● Records provided:

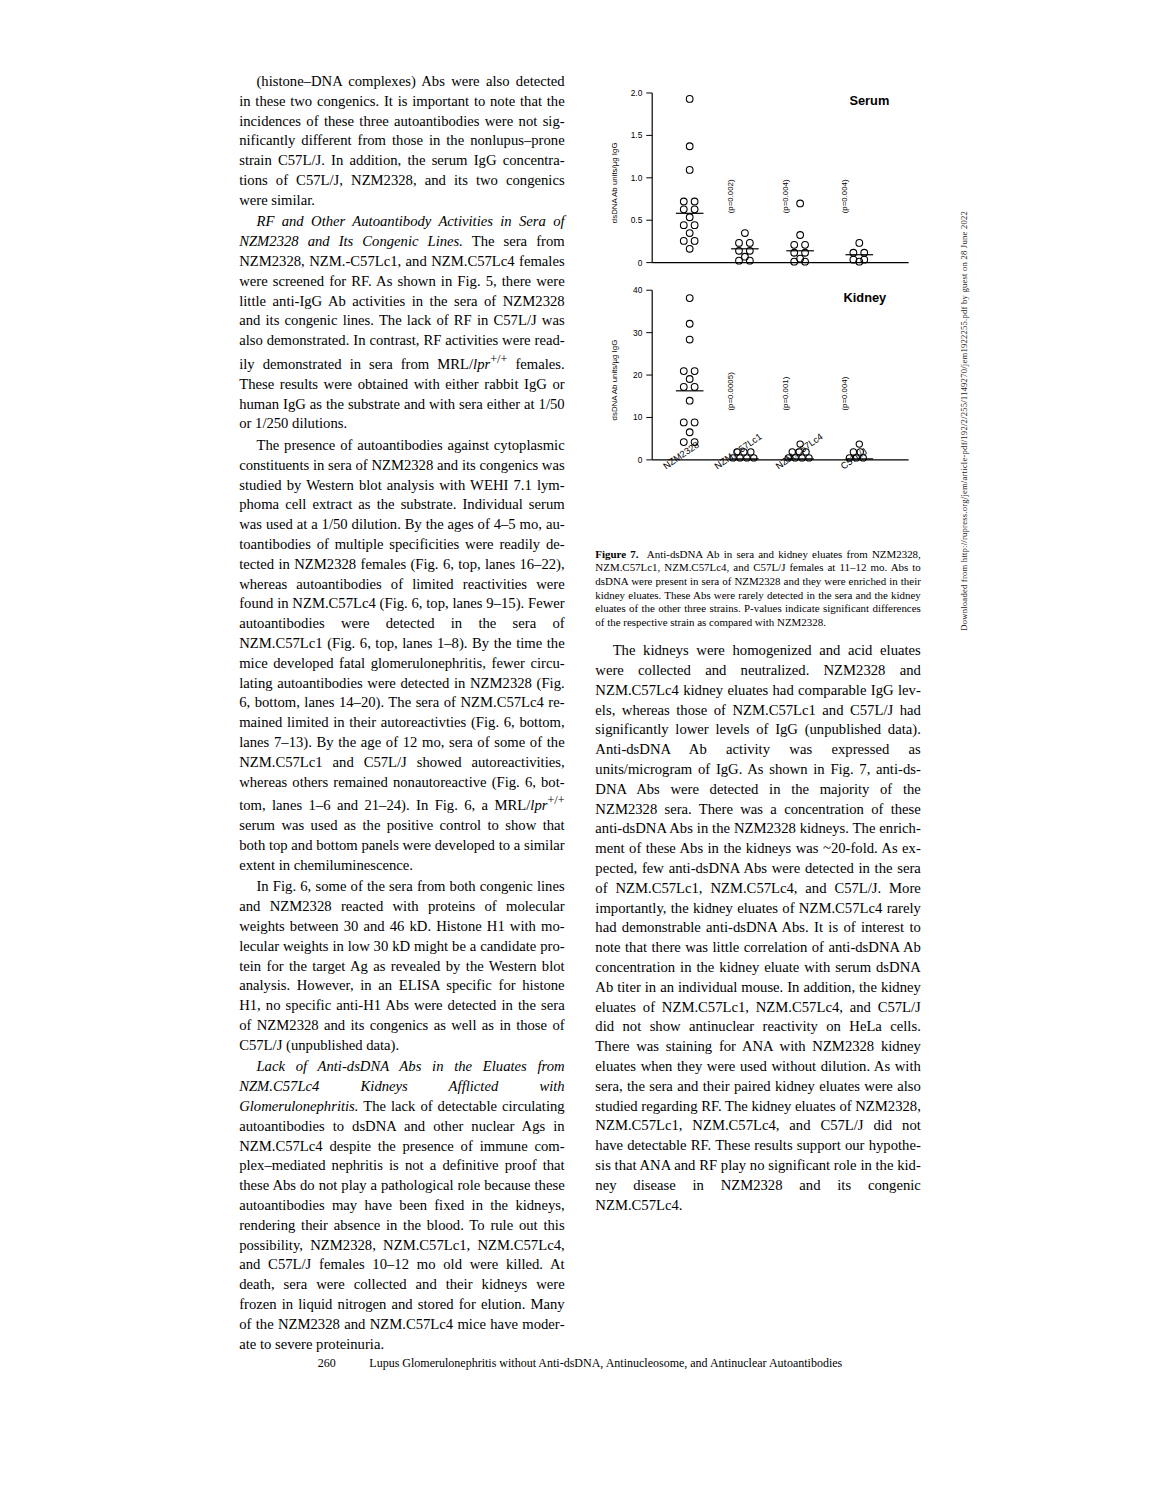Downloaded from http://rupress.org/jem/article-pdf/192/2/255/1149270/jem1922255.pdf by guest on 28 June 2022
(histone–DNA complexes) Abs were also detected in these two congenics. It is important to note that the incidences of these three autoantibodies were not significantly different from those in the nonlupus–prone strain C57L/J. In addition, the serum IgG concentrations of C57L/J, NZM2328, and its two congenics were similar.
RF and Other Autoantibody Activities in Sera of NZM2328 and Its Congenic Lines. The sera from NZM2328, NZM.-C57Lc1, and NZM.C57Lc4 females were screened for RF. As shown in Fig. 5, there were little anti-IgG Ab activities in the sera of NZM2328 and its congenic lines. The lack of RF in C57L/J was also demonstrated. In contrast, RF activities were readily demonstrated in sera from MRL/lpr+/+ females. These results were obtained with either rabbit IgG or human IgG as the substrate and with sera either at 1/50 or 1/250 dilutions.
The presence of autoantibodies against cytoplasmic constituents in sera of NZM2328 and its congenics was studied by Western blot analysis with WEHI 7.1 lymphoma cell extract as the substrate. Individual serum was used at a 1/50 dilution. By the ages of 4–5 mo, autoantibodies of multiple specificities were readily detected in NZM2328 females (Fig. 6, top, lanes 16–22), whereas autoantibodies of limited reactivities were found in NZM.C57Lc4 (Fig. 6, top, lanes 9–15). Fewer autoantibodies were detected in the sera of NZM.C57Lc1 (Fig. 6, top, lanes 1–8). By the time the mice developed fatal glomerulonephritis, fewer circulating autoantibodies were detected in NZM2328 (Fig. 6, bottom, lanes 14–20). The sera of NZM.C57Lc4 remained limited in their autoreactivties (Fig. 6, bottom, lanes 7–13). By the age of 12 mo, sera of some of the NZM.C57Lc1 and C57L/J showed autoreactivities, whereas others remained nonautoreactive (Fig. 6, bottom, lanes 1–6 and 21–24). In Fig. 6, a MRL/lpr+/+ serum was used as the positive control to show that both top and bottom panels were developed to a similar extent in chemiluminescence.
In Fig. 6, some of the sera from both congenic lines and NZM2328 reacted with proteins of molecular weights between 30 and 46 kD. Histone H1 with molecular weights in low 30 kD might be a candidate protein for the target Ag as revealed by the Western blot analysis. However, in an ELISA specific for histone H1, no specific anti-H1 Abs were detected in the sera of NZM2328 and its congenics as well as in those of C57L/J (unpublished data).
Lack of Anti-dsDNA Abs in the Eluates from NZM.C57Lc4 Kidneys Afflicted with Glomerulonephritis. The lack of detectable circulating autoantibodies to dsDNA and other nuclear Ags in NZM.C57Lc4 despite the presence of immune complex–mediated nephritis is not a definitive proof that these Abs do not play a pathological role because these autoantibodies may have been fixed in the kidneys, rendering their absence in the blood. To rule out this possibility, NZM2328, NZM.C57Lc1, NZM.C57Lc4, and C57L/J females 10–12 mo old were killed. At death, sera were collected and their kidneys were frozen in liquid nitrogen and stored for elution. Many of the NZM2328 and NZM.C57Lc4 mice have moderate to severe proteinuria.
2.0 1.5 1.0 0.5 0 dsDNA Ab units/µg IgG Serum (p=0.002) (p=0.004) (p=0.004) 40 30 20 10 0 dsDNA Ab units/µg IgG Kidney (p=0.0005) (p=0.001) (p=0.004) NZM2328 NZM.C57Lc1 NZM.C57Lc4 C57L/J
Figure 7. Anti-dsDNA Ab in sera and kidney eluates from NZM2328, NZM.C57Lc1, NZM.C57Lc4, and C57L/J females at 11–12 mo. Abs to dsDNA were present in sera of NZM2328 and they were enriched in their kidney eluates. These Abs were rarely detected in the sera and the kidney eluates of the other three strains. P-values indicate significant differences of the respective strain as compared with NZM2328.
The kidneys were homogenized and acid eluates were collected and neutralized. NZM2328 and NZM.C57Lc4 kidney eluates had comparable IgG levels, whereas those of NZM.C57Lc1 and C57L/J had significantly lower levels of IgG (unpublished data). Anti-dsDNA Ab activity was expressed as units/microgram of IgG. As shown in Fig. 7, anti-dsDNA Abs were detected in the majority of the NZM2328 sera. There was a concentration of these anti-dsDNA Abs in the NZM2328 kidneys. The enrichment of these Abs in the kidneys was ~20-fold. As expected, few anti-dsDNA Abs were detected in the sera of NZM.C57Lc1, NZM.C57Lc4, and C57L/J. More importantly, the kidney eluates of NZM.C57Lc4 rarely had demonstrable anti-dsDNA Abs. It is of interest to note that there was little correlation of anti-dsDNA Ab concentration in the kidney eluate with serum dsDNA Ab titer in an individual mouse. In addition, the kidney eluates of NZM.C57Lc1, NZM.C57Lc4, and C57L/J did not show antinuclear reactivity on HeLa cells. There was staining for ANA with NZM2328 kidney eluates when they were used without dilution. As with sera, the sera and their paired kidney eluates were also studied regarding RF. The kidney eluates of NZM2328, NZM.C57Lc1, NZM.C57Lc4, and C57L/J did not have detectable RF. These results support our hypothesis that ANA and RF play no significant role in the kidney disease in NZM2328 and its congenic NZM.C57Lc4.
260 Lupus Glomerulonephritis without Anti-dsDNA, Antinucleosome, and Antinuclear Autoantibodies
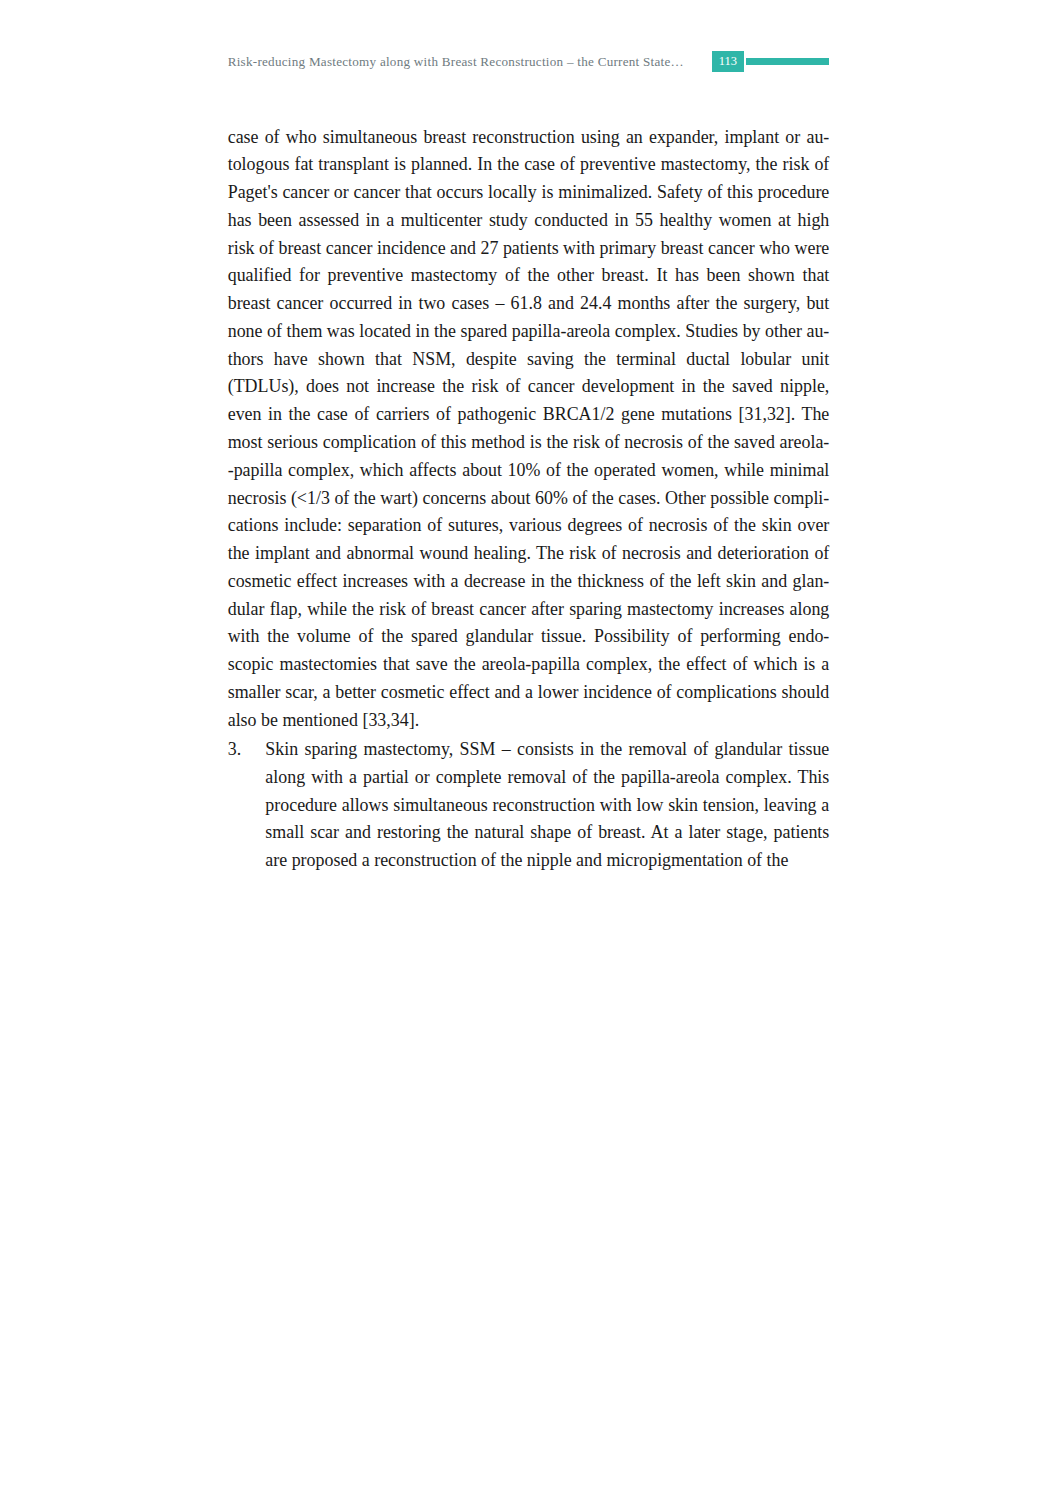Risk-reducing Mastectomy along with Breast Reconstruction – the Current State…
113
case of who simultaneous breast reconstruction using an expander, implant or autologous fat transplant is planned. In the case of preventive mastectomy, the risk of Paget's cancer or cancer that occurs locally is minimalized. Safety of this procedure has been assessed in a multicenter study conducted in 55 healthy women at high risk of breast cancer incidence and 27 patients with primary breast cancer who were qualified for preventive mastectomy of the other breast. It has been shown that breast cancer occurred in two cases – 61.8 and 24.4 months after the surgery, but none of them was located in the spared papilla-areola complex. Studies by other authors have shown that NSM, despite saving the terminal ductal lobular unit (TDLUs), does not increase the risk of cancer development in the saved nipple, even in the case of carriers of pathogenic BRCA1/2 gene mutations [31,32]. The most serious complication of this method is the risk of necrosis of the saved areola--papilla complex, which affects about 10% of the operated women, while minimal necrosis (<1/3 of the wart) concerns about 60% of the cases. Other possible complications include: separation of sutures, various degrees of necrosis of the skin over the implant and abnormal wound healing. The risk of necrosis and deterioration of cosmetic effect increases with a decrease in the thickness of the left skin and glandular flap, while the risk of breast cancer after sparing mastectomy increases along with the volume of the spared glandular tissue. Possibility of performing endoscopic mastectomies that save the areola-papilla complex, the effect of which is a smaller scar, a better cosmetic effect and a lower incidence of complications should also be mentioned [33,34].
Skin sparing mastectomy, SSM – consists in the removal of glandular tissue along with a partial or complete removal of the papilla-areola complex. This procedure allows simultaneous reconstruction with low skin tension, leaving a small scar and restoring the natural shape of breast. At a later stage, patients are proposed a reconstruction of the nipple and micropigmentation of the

● Instructions to follow: Without the pictures, return the records above exactly as written.

● Written reply:
Downloaded from http://rupress.org/jem/article-pdf/192/2/255/1149270/jem1922255.pdf by guest on 28 June 2022
(histone–DNA complexes) Abs were also detected in these two congenics. It is important to note that the incidences of these three autoantibodies were not significantly different from those in the nonlupus–prone strain C57L/J. In addition, the serum IgG concentrations of C57L/J, NZM2328, and its two congenics were similar.
RF and Other Autoantibody Activities in Sera of NZM2328 and Its Congenic Lines. The sera from NZM2328, NZM.-C57Lc1, and NZM.C57Lc4 females were screened for RF. As shown in Fig. 5, there were little anti-IgG Ab activities in the sera of NZM2328 and its congenic lines. The lack of RF in C57L/J was also demonstrated. In contrast, RF activities were readily demonstrated in sera from MRL/lpr+/+ females. These results were obtained with either rabbit IgG or human IgG as the substrate and with sera either at 1/50 or 1/250 dilutions.
The presence of autoantibodies against cytoplasmic constituents in sera of NZM2328 and its congenics was studied by Western blot analysis with WEHI 7.1 lymphoma cell extract as the substrate. Individual serum was used at a 1/50 dilution. By the ages of 4–5 mo, autoantibodies of multiple specificities were readily detected in NZM2328 females (Fig. 6, top, lanes 16–22), whereas autoantibodies of limited reactivities were found in NZM.C57Lc4 (Fig. 6, top, lanes 9–15). Fewer autoantibodies were detected in the sera of NZM.C57Lc1 (Fig. 6, top, lanes 1–8). By the time the mice developed fatal glomerulonephritis, fewer circulating autoantibodies were detected in NZM2328 (Fig. 6, bottom, lanes 14–20). The sera of NZM.C57Lc4 remained limited in their autoreactivties (Fig. 6, bottom, lanes 7–13). By the age of 12 mo, sera of some of the NZM.C57Lc1 and C57L/J showed autoreactivities, whereas others remained nonautoreactive (Fig. 6, bottom, lanes 1–6 and 21–24). In Fig. 6, a MRL/lpr+/+ serum was used as the positive control to show that both top and bottom panels were developed to a similar extent in chemiluminescence.
In Fig. 6, some of the sera from both congenic lines and NZM2328 reacted with proteins of molecular weights between 30 and 46 kD. Histone H1 with molecular weights in low 30 kD might be a candidate protein for the target Ag as revealed by the Western blot analysis. However, in an ELISA specific for histone H1, no specific anti-H1 Abs were detected in the sera of NZM2328 and its congenics as well as in those of C57L/J (unpublished data).
Lack of Anti-dsDNA Abs in the Eluates from NZM.C57Lc4 Kidneys Afflicted with Glomerulonephritis. The lack of detectable circulating autoantibodies to dsDNA and other nuclear Ags in NZM.C57Lc4 despite the presence of immune complex–mediated nephritis is not a definitive proof that these Abs do not play a pathological role because these autoantibodies may have been fixed in the kidneys, rendering their absence in the blood. To rule out this possibility, NZM2328, NZM.C57Lc1, NZM.C57Lc4, and C57L/J females 10–12 mo old were killed. At death, sera were collected and their kidneys were frozen in liquid nitrogen and stored for elution. Many of the NZM2328 and NZM.C57Lc4 mice have moderate to severe proteinuria.
2.0 1.5 1.0 0.5 0 dsDNA Ab units/µg IgG Serum (p=0.002) (p=0.004) (p=0.004) 40 30 20 10 0 dsDNA Ab units/µg IgG Kidney (p=0.0005) (p=0.001) (p=0.004) NZM2328 NZM.C57Lc1 NZM.C57Lc4 C57L/J
Figure 7. Anti-dsDNA Ab in sera and kidney eluates from NZM2328, NZM.C57Lc1, NZM.C57Lc4, and C57L/J females at 11–12 mo. Abs to dsDNA were present in sera of NZM2328 and they were enriched in their kidney eluates. These Abs were rarely detected in the sera and the kidney eluates of the other three strains. P-values indicate significant differences of the respective strain as compared with NZM2328.
The kidneys were homogenized and acid eluates were collected and neutralized. NZM2328 and NZM.C57Lc4 kidney eluates had comparable IgG levels, whereas those of NZM.C57Lc1 and C57L/J had significantly lower levels of IgG (unpublished data). Anti-dsDNA Ab activity was expressed as units/microgram of IgG. As shown in Fig. 7, anti-dsDNA Abs were detected in the majority of the NZM2328 sera. There was a concentration of these anti-dsDNA Abs in the NZM2328 kidneys. The enrichment of these Abs in the kidneys was ~20-fold. As expected, few anti-dsDNA Abs were detected in the sera of NZM.C57Lc1, NZM.C57Lc4, and C57L/J. More importantly, the kidney eluates of NZM.C57Lc4 rarely had demonstrable anti-dsDNA Abs. It is of interest to note that there was little correlation of anti-dsDNA Ab concentration in the kidney eluate with serum dsDNA Ab titer in an individual mouse. In addition, the kidney eluates of NZM.C57Lc1, NZM.C57Lc4, and C57L/J did not show antinuclear reactivity on HeLa cells. There was staining for ANA with NZM2328 kidney eluates when they were used without dilution. As with sera, the sera and their paired kidney eluates were also studied regarding RF. The kidney eluates of NZM2328, NZM.C57Lc1, NZM.C57Lc4, and C57L/J did not have detectable RF. These results support our hypothesis that ANA and RF play no significant role in the kidney disease in NZM2328 and its congenic NZM.C57Lc4.
260 Lupus Glomerulonephritis without Anti-dsDNA, Antinucleosome, and Antinuclear Autoantibodies
Risk-reducing Mastectomy along with Breast Reconstruction – the Current State…
113
case of who simultaneous breast reconstruction using an expander, implant or autologous fat transplant is planned. In the case of preventive mastectomy, the risk of Paget's cancer or cancer that occurs locally is minimalized. Safety of this procedure has been assessed in a multicenter study conducted in 55 healthy women at high risk of breast cancer incidence and 27 patients with primary breast cancer who were qualified for preventive mastectomy of the other breast. It has been shown that breast cancer occurred in two cases – 61.8 and 24.4 months after the surgery, but none of them was located in the spared papilla-areola complex. Studies by other authors have shown that NSM, despite saving the terminal ductal lobular unit (TDLUs), does not increase the risk of cancer development in the saved nipple, even in the case of carriers of pathogenic BRCA1/2 gene mutations [31,32]. The most serious complication of this method is the risk of necrosis of the saved areola--papilla complex, which affects about 10% of the operated women, while minimal necrosis (<1/3 of the wart) concerns about 60% of the cases. Other possible complications include: separation of sutures, various degrees of necrosis of the skin over the implant and abnormal wound healing. The risk of necrosis and deterioration of cosmetic effect increases with a decrease in the thickness of the left skin and glandular flap, while the risk of breast cancer after sparing mastectomy increases along with the volume of the spared glandular tissue. Possibility of performing endoscopic mastectomies that save the areola-papilla complex, the effect of which is a smaller scar, a better cosmetic effect and a lower incidence of complications should also be mentioned [33,34].
Skin sparing mastectomy, SSM – consists in the removal of glandular tissue along with a partial or complete removal of the papilla-areola complex. This procedure allows simultaneous reconstruction with low skin tension, leaving a small scar and restoring the natural shape of breast. At a later stage, patients are proposed a reconstruction of the nipple and micropigmentation of the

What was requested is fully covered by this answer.